Richard Ginika Izuora
The British energy secretary, Grant Shapps, has proposed placing higher taxes on natural gas than power to spur the country’s shift to a low-carbon economy, according to UK .
The UK has long relied on gas for domestic use, helped by a reduced rate of value added tax on the fuel and an established infrastructure. The government however wants people to shift from fossil-fuel boilers to electric heat pumps, where uptake of the lower emission technology is among the worst in Europe.
Changing the system would require levies to move “onto the gas side of things because it would automatically make the economics of an electric-driven economy better,” Shapps said at a briefing on his Energy Security plan.
The country aims to make “significant progress” toward re-balancing gas and electricity prices by the end of 2024, including by decoupling gas from electricity costs.
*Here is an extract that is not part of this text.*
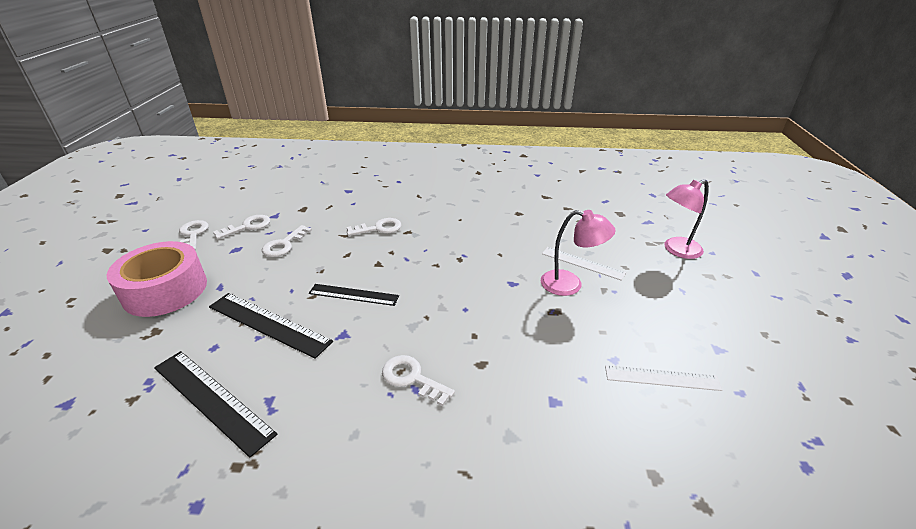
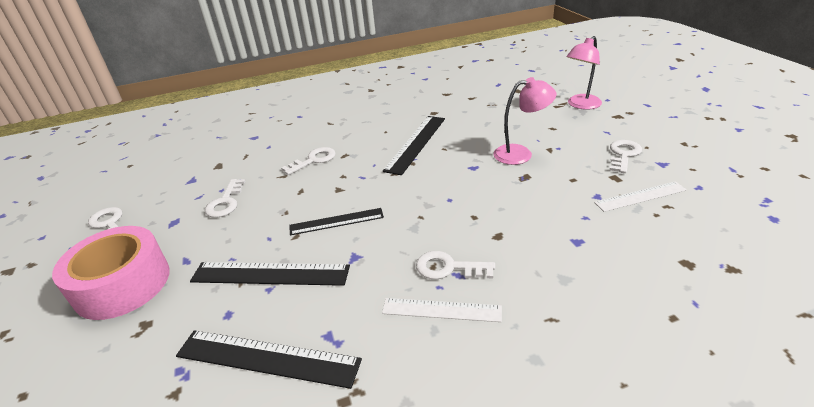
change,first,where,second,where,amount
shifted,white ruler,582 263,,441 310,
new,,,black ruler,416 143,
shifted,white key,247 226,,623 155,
It will run consultations on how best to do this.
Shapps was speaking as the UK unveiled its wide-reaching energy strategy that included plans to expand a home energy efficiency program as well as more investment in electric vehicle charging points and heat pumps. While long on ambition, the plan offered little in the way of new spending.
The government has already pledged £450 million ($557 million) to help people upgrade gas boilers to heat pumps in order to meet a target of 600,000 new fittings each year by 2028. If installed at the same rate as Norway, one of Europe’s leaders in heat pump sales, the technology could displace 70 per cent of UK domestic gas usage by 2032, according to analysis by the Energy and Climate Intelligence Unit think tank.